* **What to do**: Locate each line in the items below that contains the string "context", and copy those lines out.

Extracted data entries
· · · · · · ·
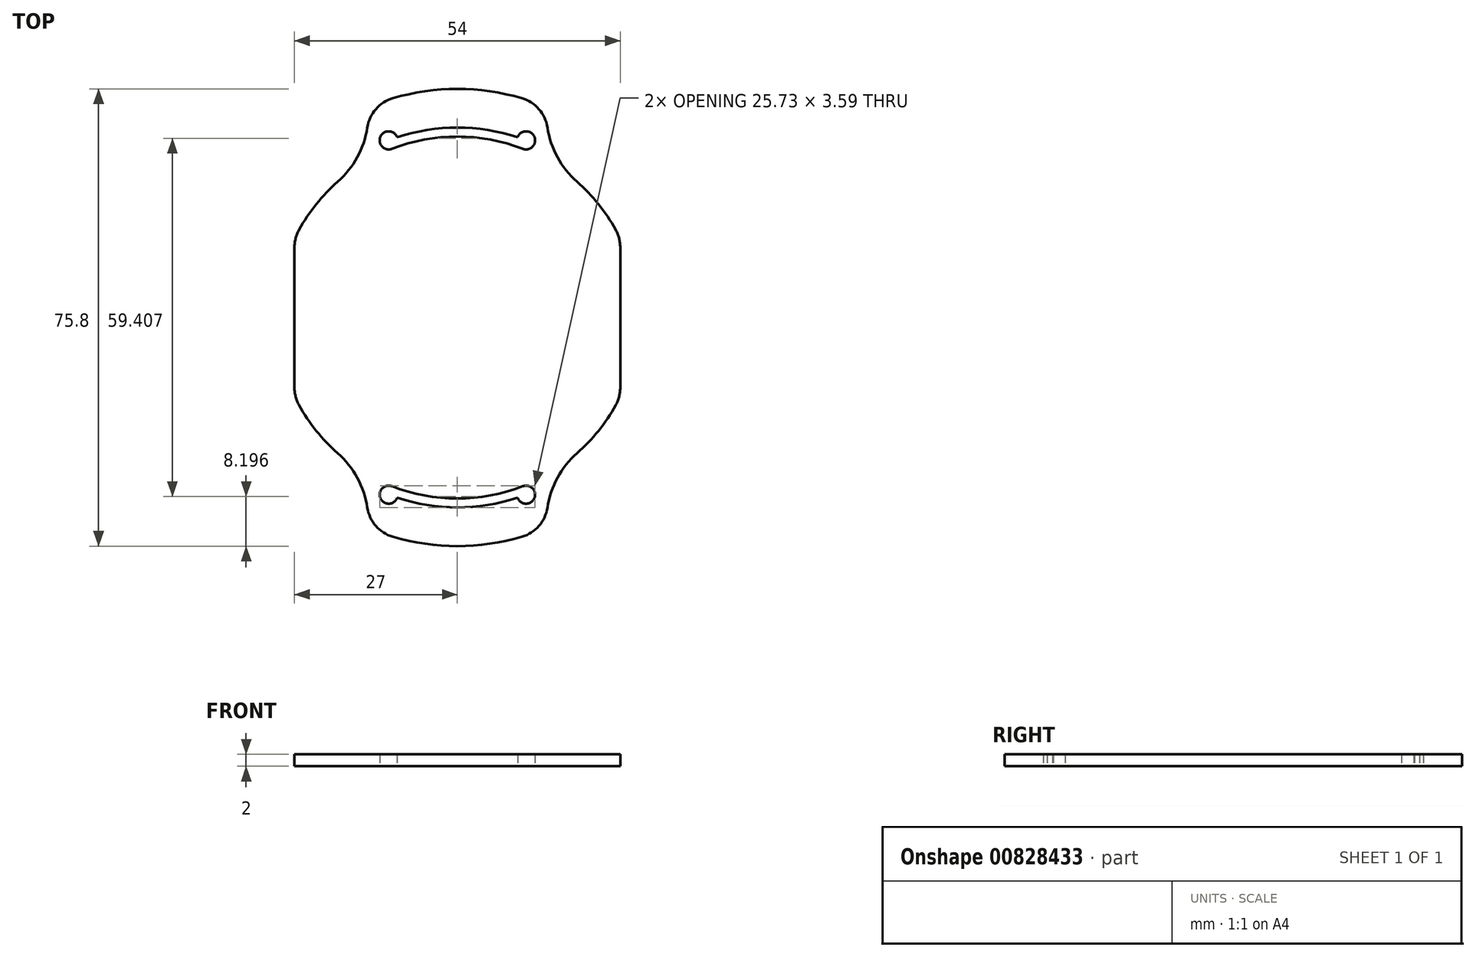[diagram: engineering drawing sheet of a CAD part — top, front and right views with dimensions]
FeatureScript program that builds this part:
annotation { "Feature Type Name" : "Feature", "Feature Type Description" : "" }
export const myFeature = defineFeature(function(context is Context, id is Id, definition is map)
    precondition{}
    {
        {
            var Q0;
            Q0=qCreatedBy(makeId("Top.planeOp"),FACE);
            var sketch = newSketch(context, id + "F0", { "sketchPlane" : qUnion([Q0])});
            skCircle(sketch, "E0", {"center": v(0, 0) * mm, "radius": 22.37 * mm, "construction": true});
            skCircle(sketch, "E1", {"center": v(0, 0) * mm, "radius": 25 * mm, "construction": true});
            skLineSegment(sketch, "E2", {"start": v(0, 73.38) * mm, "end": v(0, -74.08) * mm, "construction": true});
            skLineSegment(sketch, "E3.0", {"start": v(-15, 73.38) * mm, "end": v(-15, -74.08) * mm, "construction": true});
            skLineSegment(sketch, "E4.0", {"start": v(15, 73.38) * mm, "end": v(15, -74.08) * mm, "construction": true});
            skCircle(sketch, "E5", {"center": v(0, 0) * mm, "radius": 37.9 * mm});
            skCircle(sketch, "E6", {"center": v(0, 0) * mm, "radius": 30 * mm});
            skCircle(sketch, "E7", {"center": v(0, 0) * mm, "radius": 31.5 * mm});
            skCircle(sketch, "E8", {"center": v(-11.39, 29.37) * mm, "radius": 1.5 * mm});
            skCircle(sketch, "E9.MirrorC", {"center": v(11.39, 29.37) * mm, "radius": 1.5 * mm});
            skLineSegment(sketch, "E10", {"start": v(-15, 34.8) * mm, "end": v(-15, 20) * mm});
            skLineSegment(sketch, "E11", {"start": v(15, 34.8) * mm, "end": v(15, 20) * mm});
            skArc(sketch, "E12", {"start": v(-15, 20) * mm, "mid": v(-22.36, 11.18) * mm, "end": v(-25, 0) * mm});
            skArc(sketch, "E13", {"start": v(15, 20) * mm, "mid": v(22.36, 11.18) * mm, "end": v(25, 0) * mm});
            skCircle(sketch, "E14.MirrorC", {"center": v(-11.39, -29.37) * mm, "radius": 1.5 * mm});
            skCircle(sketch, "E15.MirrorC", {"center": v(11.39, -29.37) * mm, "radius": 1.5 * mm});
            skArc(sketch, "E16.MirrorCS", {"start": v(-15, -20) * mm, "mid": v(-22.36, -11.18) * mm, "end": v(-25, 0) * mm});
            skArc(sketch, "E17.MirrorCS", {"start": v(15, -20) * mm, "mid": v(22.36, -11.18) * mm, "end": v(25, 0) * mm});
            skLineSegment(sketch, "E18", {"start": v(-15, -25.98) * mm, "end": v(-15, -34.8) * mm});
            skLineSegment(sketch, "E19", {"start": v(15, -25.98) * mm, "end": v(15, -34.8) * mm});
            skLineSegment(sketch, "E20.0", {"start": v(27, 73.38) * mm, "end": v(27, -74.08) * mm});
            skLineSegment(sketch, "E21.0", {"start": v(-27, 73.38) * mm, "end": v(-27, -74.08) * mm});
            skSolve(sketch);
        }
        {
            var Q0;
            {var subQ3=sQuery(id+"F0.wireOp",EDGE,"E10");var subQ11=sQuery(id+"F0.wireOp",EDGE,"E5");var subQ12=makeQuery(id+"F0.imprint","INTERSECT",VERTEX,{"derivedFrom":[subQ11,subQ3]});Q0=makeQuery(id+"F0.imprint","IMPRINT",FACE,{"disambiguationData":[TD([[makeQuery(id+"F0.imprint","IMPRINT",EDGE,{"disambiguationData":[TD([[subQ12,1.0]])],"derivedFrom":subQ11}),1.0]])]});}
            var Q1;
            {var subQ0=sQuery(id+"F0.wireOp",EDGE,"E10");var subQ1=sQuery(id+"F0.wireOp",EDGE,"E6");var subQ2=makeQuery(id+"F0.imprint","INTERSECT",VERTEX,{"derivedFrom":[subQ1,subQ0]});Q1=makeQuery(id+"F0.imprint","IMPRINT",FACE,{"disambiguationData":[TD([[makeQuery(id+"F0.imprint","IMPRINT",EDGE,{"disambiguationData":[TD([[subQ2,1.0]])],"derivedFrom":subQ1}),-1.0]])]});}
            var Q2;
            {var subQ0=sQuery(id+"F0.wireOp",EDGE,"E11");var subQ1=sQuery(id+"F0.wireOp",EDGE,"E6");var subQ2=makeQuery(id+"F0.imprint","INTERSECT",VERTEX,{"derivedFrom":[subQ1,subQ0]});Q2=makeQuery(id+"F0.imprint","IMPRINT",FACE,{"disambiguationData":[TD([[makeQuery(id+"F0.imprint","IMPRINT",EDGE,{"disambiguationData":[TD([[subQ2,-1.0]])],"derivedFrom":subQ1}),-1.0]])]});}
            var Q3;
            {var subQ5=sQuery(id+"F0.wireOp",EDGE,"E18");var subQ6=sQuery(id+"F0.wireOp",EDGE,"E5");var subQ7=makeQuery(id+"F0.imprint","INTERSECT",VERTEX,{"derivedFrom":[subQ6,subQ5]});Q3=makeQuery(id+"F0.imprint","IMPRINT",FACE,{"disambiguationData":[TD([[makeQuery(id+"F0.imprint","IMPRINT",EDGE,{"disambiguationData":[TD([[subQ7,-1.0]])],"derivedFrom":subQ6}),1.0]])]});}
            var Q4;
            {var subQ0=sQuery(id+"F0.wireOp",EDGE,"E18");var subQ1=sQuery(id+"F0.wireOp",EDGE,"E6");var subQ2=makeQuery(id+"F0.imprint","INTERSECT",VERTEX,{"derivedFrom":[subQ1,subQ0]});Q4=makeQuery(id+"F0.imprint","IMPRINT",FACE,{"disambiguationData":[TD([[makeQuery(id+"F0.imprint","IMPRINT",EDGE,{"disambiguationData":[TD([[subQ2,-1.0]])],"derivedFrom":subQ1}),-1.0]])]});}
            var Q5;
            {var subQ0=sQuery(id+"F0.wireOp",EDGE,"E19");var subQ1=sQuery(id+"F0.wireOp",EDGE,"E6");var subQ2=makeQuery(id+"F0.imprint","INTERSECT",VERTEX,{"derivedFrom":[subQ1,subQ0]});Q5=makeQuery(id+"F0.imprint","IMPRINT",FACE,{"disambiguationData":[TD([[makeQuery(id+"F0.imprint","IMPRINT",EDGE,{"disambiguationData":[TD([[subQ2,1.0]])],"derivedFrom":subQ1}),-1.0]])]});}
            var Q6;
            {var subQ0=sQuery(id+"F0.wireOp",EDGE,"E6");var subQ12=makeQuery(id+"F0.imprint","INTERSECT",VERTEX,{"derivedFrom":[subQ0,sQuery(id+"F0.wireOp",EDGE,"E11")]});Q6=makeQuery(id+"F0.imprint","IMPRINT",FACE,{"disambiguationData":[TD([[makeQuery(id+"F0.imprint","IMPRINT",EDGE,{"disambiguationData":[TD([[subQ12,1.0]])],"derivedFrom":subQ0}),1.0]])]});}
            extrude(context, id + "F1", {"entities" : qUnion([Q0, Q1, Q2, Q3, Q4, Q5, Q6]), "depth" : 2 * mm, "offsetDistance" : 25 * mm});
        }
        {
            var Q0;
            Q0=makeQuery(id+"F1.opExtrude","SWEPT_EDGE",EDGE,{"disambiguationData":[OSD([sQuery(id+"F0.wireOp",EDGE,"E5"),sQuery(id+"F0.wireOp",EDGE,"E18")])]});
            var Q1;
            Q1=makeQuery(id+"F1.opExtrude","SWEPT_EDGE",EDGE,{"disambiguationData":[OSD([sQuery(id+"F0.wireOp",EDGE,"E5"),sQuery(id+"F0.wireOp",EDGE,"E19")])]});
            var Q2;
            Q2=makeQuery(id+"F1.opExtrude","SWEPT_EDGE",EDGE,{"disambiguationData":[OSD([sQuery(id+"F0.wireOp",EDGE,"E5"),sQuery(id+"F0.wireOp",EDGE,"E11")])]});
            var Q3;
            Q3=makeQuery(id+"F1.opExtrude","SWEPT_EDGE",EDGE,{"disambiguationData":[OSD([sQuery(id+"F0.wireOp",EDGE,"E5"),sQuery(id+"F0.wireOp",EDGE,"E10")])]});
            var Q4;
            {var subQ0=sQuery(id+"F0.wireOp",EDGE,"E20.0");var subQ1=sQuery(id+"F0.wireOp",EDGE,"E6");Q4=makeQuery(id+"F1.opExtrude","SWEPT_EDGE",EDGE,{"disambiguationData":[OSD([subQ1,subQ0]),TDD([makeQuery(id+"F0.imprint","INTERSECT",VERTEX,{"disambiguationData":[OD(0.0)],"derivedFrom":[subQ1,subQ0]})])]});}
            var Q5;
            {var subQ0=sQuery(id+"F0.wireOp",EDGE,"E20.0");var subQ1=sQuery(id+"F0.wireOp",EDGE,"E6");Q5=makeQuery(id+"F1.opExtrude","SWEPT_EDGE",EDGE,{"disambiguationData":[OSD([subQ1,subQ0]),TDD([makeQuery(id+"F0.imprint","INTERSECT",VERTEX,{"disambiguationData":[OD(1.0)],"derivedFrom":[subQ1,subQ0]})])]});}
            var Q6;
            {var subQ0=sQuery(id+"F0.wireOp",EDGE,"E21.0");var subQ1=sQuery(id+"F0.wireOp",EDGE,"E6");Q6=makeQuery(id+"F1.opExtrude","SWEPT_EDGE",EDGE,{"disambiguationData":[OSD([subQ1,subQ0]),TDD([makeQuery(id+"F0.imprint","INTERSECT",VERTEX,{"disambiguationData":[OD(0.0)],"derivedFrom":[subQ1,subQ0]})])]});}
            var Q7;
            {var subQ0=sQuery(id+"F0.wireOp",EDGE,"E21.0");var subQ1=sQuery(id+"F0.wireOp",EDGE,"E6");Q7=makeQuery(id+"F1.opExtrude","SWEPT_EDGE",EDGE,{"disambiguationData":[OSD([subQ1,subQ0]),TDD([makeQuery(id+"F0.imprint","INTERSECT",VERTEX,{"disambiguationData":[OD(1.0)],"derivedFrom":[subQ1,subQ0]})])]});}
            fillet(context, id + "F2", {"entities" : qUnion([Q0, Q1, Q2, Q3, Q4, Q5, Q6, Q7]), "tangentPropagation" : true, "radius" : 6 * mm, "defaultsChanged" : false, "vertexSettings" : [], "allowEdgeOverflow" : false});
        }
        {
            var Q0;
            Q0=makeQuery(id+"F1.opExtrude","SWEPT_EDGE",EDGE,{"disambiguationData":[OSD([sQuery(id+"F0.wireOp",EDGE,"E6"),sQuery(id+"F0.wireOp",EDGE,"E18")])]});
            var Q1;
            Q1=makeQuery(id+"F1.opExtrude","SWEPT_EDGE",EDGE,{"disambiguationData":[OSD([sQuery(id+"F0.wireOp",EDGE,"E6"),sQuery(id+"F0.wireOp",EDGE,"E19")])]});
            var Q2;
            Q2=makeQuery(id+"F1.opExtrude","SWEPT_EDGE",EDGE,{"disambiguationData":[OSD([sQuery(id+"F0.wireOp",EDGE,"E6"),sQuery(id+"F0.wireOp",EDGE,"E11")])]});
            var Q3;
            Q3=makeQuery(id+"F1.opExtrude","SWEPT_EDGE",EDGE,{"disambiguationData":[OSD([sQuery(id+"F0.wireOp",EDGE,"E6"),sQuery(id+"F0.wireOp",EDGE,"E10")])]});
            fillet(context, id + "F3", {"entities" : qUnion([Q0, Q1, Q2, Q3]), "tangentPropagation" : true, "radius" : 15 * mm, "defaultsChanged" : false, "vertexSettings" : [], "allowEdgeOverflow" : false});
        }
    });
· · · · · · ·
* **Output of the exercise**:
export const myFeature = defineFeature(function(context is Context, id is Id, definition is map)
            var sketch = newSketch(context, id + "F0", { "sketchPlane" : qUnion([Q0])});
            extrude(context, id + "F1", {"entities" : qUnion([Q0, Q1, Q2, Q3, Q4, Q5, Q6]), "depth" : 2 * mm, "offsetDistance" : 25 * mm});
            fillet(context, id + "F2", {"entities" : qUnion([Q0, Q1, Q2, Q3, Q4, Q5, Q6, Q7]), "tangentPropagation" : true, "radius" : 6 * mm, "defaultsChanged" : false, "vertexSettings" : [], "allowEdgeOverflow" : false});
            fillet(context, id + "F3", {"entities" : qUnion([Q0, Q1, Q2, Q3]), "tangentPropagation" : true, "radius" : 15 * mm, "defaultsChanged" : false, "vertexSettings" : [], "allowEdgeOverflow" : false});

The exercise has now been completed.